Derken salgın başladı, elbette o kış evde çok uzun zaman geçireceğimi anladım, oyalanmak için bakanlık onaylı, online bir fitoterapi kursuna yazıldım. Hayatımda görüp görebileceğim en yetersiz ve zevksiz bir eğitimden geçtik, bütün sınavlardan geçtim. Ancak asıl bir hafta sonu canlı çalışma yapılacak ve bize ondan sonra sertifika verilecekti. Salgın dönemi olduğu için bu toplantıları çok az yaptılar, hem de çok kısıtlı sayıda öğrenci kabul ettiler, ben ise her seferinde gitmeyi reddettim, çünkü henüz aşı bile olmamıştım. Sonunda galiba canlı dersten vaz geçtiler ki günün birinde bana 4-5 adet sertifika geldi, hem de çok süslü, dünyanın her yerinde geçerli fitoterapi sertifikası, aromaterapi sertifikası filan gönderdiler. Mesele şu ki, ben konu hakkında hiçbir şekilde kendimi yetkin hissetmiyordum. Tabii bu sertifikaların olması bana herhangi bir şey katmadı.

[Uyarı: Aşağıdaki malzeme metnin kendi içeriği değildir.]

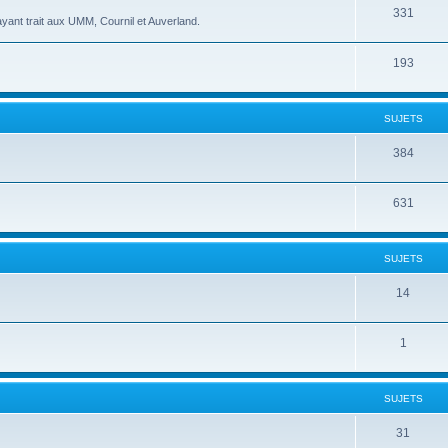
331
yant trait aux UMM, Cournil et Auverland.
193
SUJETS
384
631
SUJETS
14
1
SUJETS
31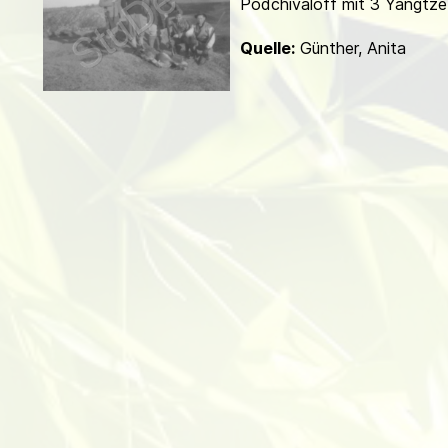
Podchivaloff mit 3 Yangtz
d
Quelle:
Günther, Anita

Ancak bir arkadaşım, ülkenin en bilinen aromaterapi ürünleri imal eden bir şirkette çalışmaya başladı, zaten kendisi de bu konuda master yapmış bir eczacıdır. Günün birinde onun 4 saatlik bir eğitimine katıldım ve daha önceki kursta nasıl boşuna zaman geçirmiş olduğum bir kez daha yüzüme vurulmuş oldu.

Tabii işler bununla da kalmadı, çok yakın başka bir arkadaşım, bana bir doktor hanımın markası olan bazı kremler hediye etti. Ürünleri denedim kalitesine inanamadım. Sonra doktor hanımın, bir SMA hastası çocuk için online krem kursu yapacağını duymuş, beni de guruba dahil etti. Sonuç olarak nihayet krem yapmayı öğrendim. Yakında parfüm atölyesine de katılacağım.

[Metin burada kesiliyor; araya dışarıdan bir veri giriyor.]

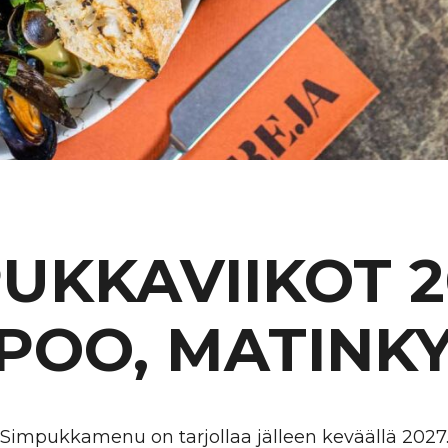
UKKAVIIKOT 2
POO, MATINK
Simpukkamenu on tarjollaa jälleen keväällä 2027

Bu gün ilk kez krem yaptım, olgunlaşması için 1 ay bekleme süresi var ama şimdiden çok beğendim. Yani bütün bu yıllar boyunca kendini tamamlayan damla sonunda damladı, artık bahçemdeki ürünlerle krem yapabiliyorum. Yanında parfüm bile yapacağım. Du bakali.

Bahçeden bahsetmişken bu yaz dolma kabağı dışında hiçbir yaz sebzesi olmadı. Buraya geldiğimizden beri bu denli fakir bir bahçe olmamıştı. Oysa hem gübresini bol tuttuk, hem de her gün sulama yaptık, ancak hava koşulları o denli faklıydı ki, hiçbir sebze verimli olamadı. Meyvelerin bazıları hiç meyve vermedi. Üzümler güzel vermişti ama onlar da tam koruk olmak üzereyken, bir öğleden sonra sıcak fön rüzgarına maruz kalınca kapkara kesildiler.  Sonuç olarak 2 senedir, bahçe oldukça verimsiz. Kurda kuşa aşa diye diktiğimiz bahçeyi, toprağa neme ısıya diye de düşünerek dikmek gerekiyor. Tabii pes etmek yok, yakında lahana cinslerinin tohumlarını toprakla buluşturacağım.

Bir de o kadar özenle baktığımız sebzeler son derece cılız iken yabani otların maşallahları var. Bu bence çok önemli bir şeye işaret ediyor. Bütün sebze ve meyveleri kendi habitatlarında yetiştirmek gerekiyor. Bu nedenle atalık tohumlar çok önemli, çünkü yüz yıllardır, hatta bazıları bin yıllardır, belli coğrafyanın havasına, suyuna, toprağına uygun olarak evrilmiş, bölgedeki haşaratla bile daha dayanıklı oluyor. Nasıl ki insanlar yaşarken, heybesinde bir sürü bilgi, anı, eğitim, gelenek biriktiriyorsa, bitkiler de genlerinde bir çok çevrelerine dair bilgi biriktiriyorlar, mevcut çevrelerinde hayatta kalmanın yollarını biliyorlar.

Geçen ay köyümüzde meydana gelen büyük orman yangınına da bu gözle bakıyorum. Eğer insan eliyle yanan orman mahvedilmez ise en çok 4-5 yıl içinde taptaze yeni ormanlarımız olacak. Çünkü daha şimdiden yanan yabani böğürtlenlerin köklerinden yeni filizler patladı. Özellikle de güzel bir kış geçirirsek, gelecek ya bebek çamları göreceğimden eminim.